Heat flow of harmonic maps into CAT($0$)-spaces

TL;DR

This paper develops a new approach to establish global existence, uniqueness, and Lipschitz regularity of heat flow solutions for harmonic maps into CAT(0) spaces, using novel variational and monotonicity methods.

Contribution

It introduces a new method combining elliptic regularization, a dynamical variational principle, and monotonicity techniques to analyze heat flow into singular CAT(0) spaces.

Findings

Proved global existence and uniqueness of weak solutions.

Established Lipschitz continuity in spatial variables for solutions.

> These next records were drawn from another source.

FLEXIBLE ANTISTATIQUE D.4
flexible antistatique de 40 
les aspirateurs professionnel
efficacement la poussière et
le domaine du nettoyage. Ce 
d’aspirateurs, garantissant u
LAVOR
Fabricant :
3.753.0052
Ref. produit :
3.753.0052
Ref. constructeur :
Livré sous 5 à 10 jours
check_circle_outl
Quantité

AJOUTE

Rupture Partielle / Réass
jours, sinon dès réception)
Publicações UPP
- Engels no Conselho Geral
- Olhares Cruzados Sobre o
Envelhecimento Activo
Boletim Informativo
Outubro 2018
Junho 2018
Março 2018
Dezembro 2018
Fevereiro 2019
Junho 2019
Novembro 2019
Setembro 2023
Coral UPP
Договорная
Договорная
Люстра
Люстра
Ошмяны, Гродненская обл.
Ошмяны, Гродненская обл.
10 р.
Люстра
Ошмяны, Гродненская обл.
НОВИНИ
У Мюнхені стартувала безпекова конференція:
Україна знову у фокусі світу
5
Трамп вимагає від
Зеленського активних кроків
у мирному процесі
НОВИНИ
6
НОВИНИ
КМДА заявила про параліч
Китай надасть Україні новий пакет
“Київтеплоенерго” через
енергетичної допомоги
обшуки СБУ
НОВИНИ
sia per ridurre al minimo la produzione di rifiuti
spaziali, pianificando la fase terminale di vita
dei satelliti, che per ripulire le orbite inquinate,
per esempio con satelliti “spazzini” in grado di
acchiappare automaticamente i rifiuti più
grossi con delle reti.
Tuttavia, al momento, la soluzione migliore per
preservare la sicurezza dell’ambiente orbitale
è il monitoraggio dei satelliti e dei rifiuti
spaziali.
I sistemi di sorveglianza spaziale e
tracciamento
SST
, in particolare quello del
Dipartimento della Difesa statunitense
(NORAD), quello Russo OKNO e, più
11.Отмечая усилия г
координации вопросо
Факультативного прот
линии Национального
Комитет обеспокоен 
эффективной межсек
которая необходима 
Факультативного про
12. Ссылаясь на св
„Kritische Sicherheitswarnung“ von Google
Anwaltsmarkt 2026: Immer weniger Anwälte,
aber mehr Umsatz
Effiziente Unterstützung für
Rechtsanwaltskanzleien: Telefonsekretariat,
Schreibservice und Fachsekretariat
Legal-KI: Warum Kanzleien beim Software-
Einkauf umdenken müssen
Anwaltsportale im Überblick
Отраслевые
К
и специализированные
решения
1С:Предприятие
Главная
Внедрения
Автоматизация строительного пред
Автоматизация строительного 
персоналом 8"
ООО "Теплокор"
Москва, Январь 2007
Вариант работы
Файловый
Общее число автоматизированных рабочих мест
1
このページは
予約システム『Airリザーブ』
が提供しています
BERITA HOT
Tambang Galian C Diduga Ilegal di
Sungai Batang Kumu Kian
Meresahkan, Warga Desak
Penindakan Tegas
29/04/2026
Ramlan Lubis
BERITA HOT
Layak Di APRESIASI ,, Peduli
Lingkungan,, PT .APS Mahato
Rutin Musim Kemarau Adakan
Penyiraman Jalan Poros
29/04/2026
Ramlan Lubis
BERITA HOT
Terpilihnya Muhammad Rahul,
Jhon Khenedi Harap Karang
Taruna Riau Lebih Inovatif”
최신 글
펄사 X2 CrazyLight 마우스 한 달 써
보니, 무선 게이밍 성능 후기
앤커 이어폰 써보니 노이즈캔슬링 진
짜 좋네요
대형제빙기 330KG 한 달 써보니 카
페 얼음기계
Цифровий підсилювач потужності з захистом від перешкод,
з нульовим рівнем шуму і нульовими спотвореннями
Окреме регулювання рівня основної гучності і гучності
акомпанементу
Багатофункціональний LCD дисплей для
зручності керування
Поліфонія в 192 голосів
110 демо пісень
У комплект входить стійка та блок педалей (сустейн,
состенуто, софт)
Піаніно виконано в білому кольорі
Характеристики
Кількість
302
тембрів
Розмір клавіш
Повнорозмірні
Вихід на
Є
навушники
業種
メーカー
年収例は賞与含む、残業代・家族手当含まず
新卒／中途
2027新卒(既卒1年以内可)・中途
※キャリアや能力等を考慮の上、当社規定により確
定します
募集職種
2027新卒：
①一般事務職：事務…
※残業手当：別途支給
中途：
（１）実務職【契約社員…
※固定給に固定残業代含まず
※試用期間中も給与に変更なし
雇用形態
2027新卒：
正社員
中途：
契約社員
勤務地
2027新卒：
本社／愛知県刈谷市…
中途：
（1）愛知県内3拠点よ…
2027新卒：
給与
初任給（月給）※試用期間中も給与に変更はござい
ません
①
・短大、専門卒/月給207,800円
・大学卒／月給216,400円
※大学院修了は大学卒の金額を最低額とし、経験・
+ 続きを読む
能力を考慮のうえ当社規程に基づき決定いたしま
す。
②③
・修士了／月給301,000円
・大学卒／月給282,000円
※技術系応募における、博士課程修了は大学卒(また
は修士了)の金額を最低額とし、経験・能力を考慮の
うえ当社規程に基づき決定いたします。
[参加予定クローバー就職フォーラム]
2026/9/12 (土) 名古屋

Provided a new proof of the Eells-Sampson theorem using these methods.

Abstract

We introduce a new approach to prove the global existence and uniqueness of suitable weak solutions of the heat flow of harmonic mappings into CAT(0) metric spaces. Our method allows also to prove Lipschitz continuity in spatial variables for such solutions into any CAT$(0)$-space, answering a long-standing open problem in the field. Our approach is based on an elliptic regularization of the gradient flow of the Dirichlet energy and even in the case of smooth Riemannian targets provides a novel viewpoint, together with a new Dynamical Variational Principle and a new proof of the celebrated Eells-Sampson theorem. The spatial Lipschitz regularity for such weak solutions is achieved by fully exploiting the variational structure of the problem at the regularized level and introducing a parabolic frequency function of Almgren-Poon type. Our contribution is the first instance of the use of monotonicity methods for parabolic deformations of maps into singular targets.